Once we've identified our root cause analysis, then we go into our model for improvement, which is, we've got to decide what is it that we're trying to accomplish. Decrease pain. How will we know that change is an improvement? Because we're going to measure our quality improvement data concurrently. What change can we make that will result in an improvement? Well, that depends upon your root cause analysis. Is it an MDS coding problem? Is it a staff beliefs problem? Is it a prevention versus an intervention strategy issue? What's really going on?
Then we come up with our robust plan for doing our test of change, which is going to include the who, what, when, where, how we're going to get it done. We go out and we do that, measuring along the way. Study those results. And then act upon those results. So we can get to a sustainable level of quality improvement.

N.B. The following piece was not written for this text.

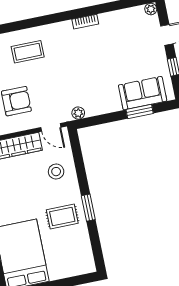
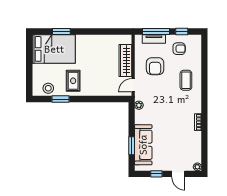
sofa: (143, 93) -> (143, 145), width x1.36
stool: (56, 172) -> (48, 88), moved
window: (88, 208) -> (60, 99), moved

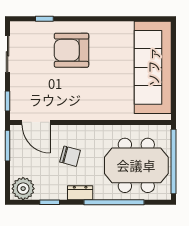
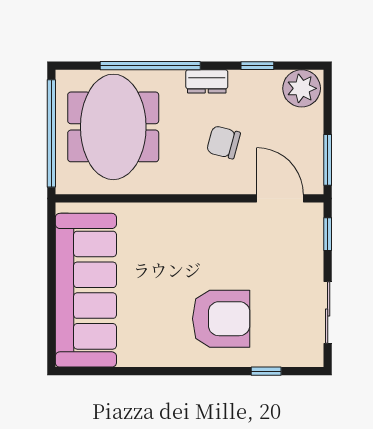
meeting table: (136, 165) -> (113, 127), turned 90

The Worksheet for Testing Change is available for you in the QAPI resources to help you document your quality improvement effort so that you can really be monitoring your progress and your process of quality improvement.
So here's your next steps. I'm going to challenge you to review your coding for the MDS items for this quality measure, to review the Quality Measure User Manual specification again for this measure, to complete your root cause analysis-- nobody deserves to be in pain-- and begin a quality improvement project for pain management. And then, check out the TMF website for more tools and resources. And part of those are going to be future quality measures series that we're going to have for you that will help you and your team to move through the quality measure review and your quality improvement efforts and support you with these easy-to-learn short sessions.
We hope you'll work through that entire series and help your residents get out of pain through your quality improvement efforts.